Die e-moll-Sonate für Violoncello und Klavier op. 38 entstand in zwei Etappen. Sie ist die erste der beiden Sonaten, die Johannes Brahms für diese Gattung schrieb. Die ersten drei Sätze Allegro, Adagio und Allegretto entstanden 1862 in Bad Münster am Stein und in Hamburg-Hamm, früher noch ein Dorf weit vor den Toren Hamburgs. Das Finale komponierte Brahms erst drei Jahre später in Baden-Baden. Ursprünglich viersätzig, entfernte Brahms jedoch kurzerhand vor der Veröffentlichung das Adagio; möglicherweise aus Sorge, die Sonate könne zu lang werden. Sehr zum Leidwesen der Musikforschung vernichtete er, so wie viele seiner Kompositionen, die er nicht veröffentlichen wollte, wahrscheinlich auch diesen langsamen Satz. Die erste öffentliche Aufführung des Werkes fand erst 1871 statt. Ein möglicher Grund hierfür könnte sein, dass Brahms Name noch zum Entstehungszeitpunkt der Sonate keineswegs etabliert war. Seine großen Erfolge trafen erst mit der Aufführung des Deutschen Requiems und der Ungarischen Tänze in den Jahren 1868 und 1869 ein.

In der abendländischen Musiktradition gilt Brahms nicht als der erste Komponist, der eine Sonate für Violoncello und Klavier schuf.

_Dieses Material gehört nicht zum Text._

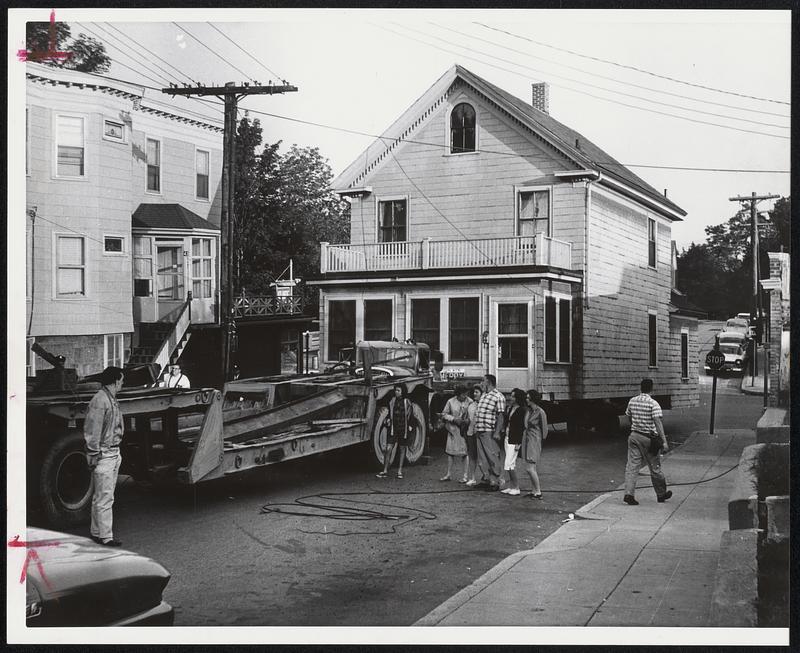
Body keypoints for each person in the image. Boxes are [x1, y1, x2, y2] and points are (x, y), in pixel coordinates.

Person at [84, 366, 125, 547]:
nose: (123, 384)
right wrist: (93, 453)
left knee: (100, 497)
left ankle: (96, 532)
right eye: (122, 380)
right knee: (105, 497)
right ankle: (106, 537)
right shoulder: (101, 400)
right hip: (105, 454)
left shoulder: (109, 399)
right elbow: (92, 430)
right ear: (116, 381)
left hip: (112, 453)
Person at [623, 378, 672, 505]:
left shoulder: (632, 401)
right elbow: (657, 422)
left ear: (641, 388)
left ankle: (629, 493)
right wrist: (664, 442)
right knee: (655, 467)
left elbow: (629, 416)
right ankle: (661, 494)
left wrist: (635, 426)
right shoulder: (653, 403)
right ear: (651, 388)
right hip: (649, 439)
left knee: (632, 466)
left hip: (634, 436)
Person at [472, 374, 506, 492]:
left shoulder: (498, 396)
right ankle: (486, 479)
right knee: (482, 457)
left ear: (489, 382)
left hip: (489, 431)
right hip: (479, 430)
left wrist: (497, 432)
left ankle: (494, 481)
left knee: (492, 456)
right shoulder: (484, 395)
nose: (482, 383)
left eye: (483, 381)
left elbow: (501, 415)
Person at [376, 385, 415, 479]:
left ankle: (400, 471)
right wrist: (388, 420)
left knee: (402, 449)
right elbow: (389, 413)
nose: (396, 392)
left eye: (398, 390)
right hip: (393, 429)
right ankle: (385, 470)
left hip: (403, 429)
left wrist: (410, 427)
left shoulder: (407, 402)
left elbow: (410, 416)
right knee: (388, 448)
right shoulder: (392, 401)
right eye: (395, 390)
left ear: (402, 392)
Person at [520, 389, 548, 499]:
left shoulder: (540, 412)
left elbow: (544, 430)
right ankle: (534, 491)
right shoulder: (529, 411)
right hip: (527, 439)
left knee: (530, 468)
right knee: (531, 467)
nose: (526, 399)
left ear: (532, 399)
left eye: (528, 398)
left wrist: (540, 442)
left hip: (534, 440)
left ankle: (538, 491)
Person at [439, 384, 471, 482]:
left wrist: (467, 421)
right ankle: (448, 474)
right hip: (453, 430)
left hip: (464, 430)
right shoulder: (450, 401)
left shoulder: (470, 401)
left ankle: (465, 476)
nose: (465, 396)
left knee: (465, 453)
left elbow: (473, 414)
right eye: (462, 394)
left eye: (466, 394)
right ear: (457, 394)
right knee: (450, 452)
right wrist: (453, 419)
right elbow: (444, 414)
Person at [500, 388, 526, 495]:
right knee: (510, 464)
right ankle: (512, 486)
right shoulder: (510, 408)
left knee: (509, 463)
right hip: (508, 437)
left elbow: (521, 427)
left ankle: (516, 487)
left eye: (513, 396)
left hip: (515, 439)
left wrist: (518, 443)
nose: (511, 398)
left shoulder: (521, 410)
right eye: (511, 395)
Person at [464, 385, 484, 486]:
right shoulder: (471, 405)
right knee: (472, 456)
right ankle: (472, 477)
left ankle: (487, 477)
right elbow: (468, 418)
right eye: (474, 392)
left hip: (481, 434)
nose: (474, 394)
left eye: (477, 392)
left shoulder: (484, 405)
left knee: (482, 458)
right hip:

Vielmehr sind Beethovens Cello-Sonaten als Grundlage dieser Gattung anzusehen, die sich anschließend durch Brahms Kompositionen in der europäischen Romantik und Moderne auf umfangreiche Art entwickelte. Natürlich war sich Brahms der Rolle als Nachfolger Beethovens schon sehr früh bewusst und hatte mit Sicherheit Beethovens Cello-Sonaten nicht nur gründlich studiert, sondern auch, als ausgezeichneter Pianist, häufig selbst aufgeführt. Vermutlich reichte bereits jene gute Kenntnis der Beethoven-Sonaten zur Inspiration für seine beiden großen Cello-Sonaten aus. In Bezug auf Brahms bekanntlich differenziertes Verhältnis zur Tradition verwundert es nicht, dass die Beziehung seiner e-moll Sonate zu den Vorgängern eine besondere ist. Während der erste Satz stark an Beethovens Cello-Sonate op. 69 erinnert, lassen sich beim Finale eher Verbindungen zu Bachs Kunst der Fuge erkennen.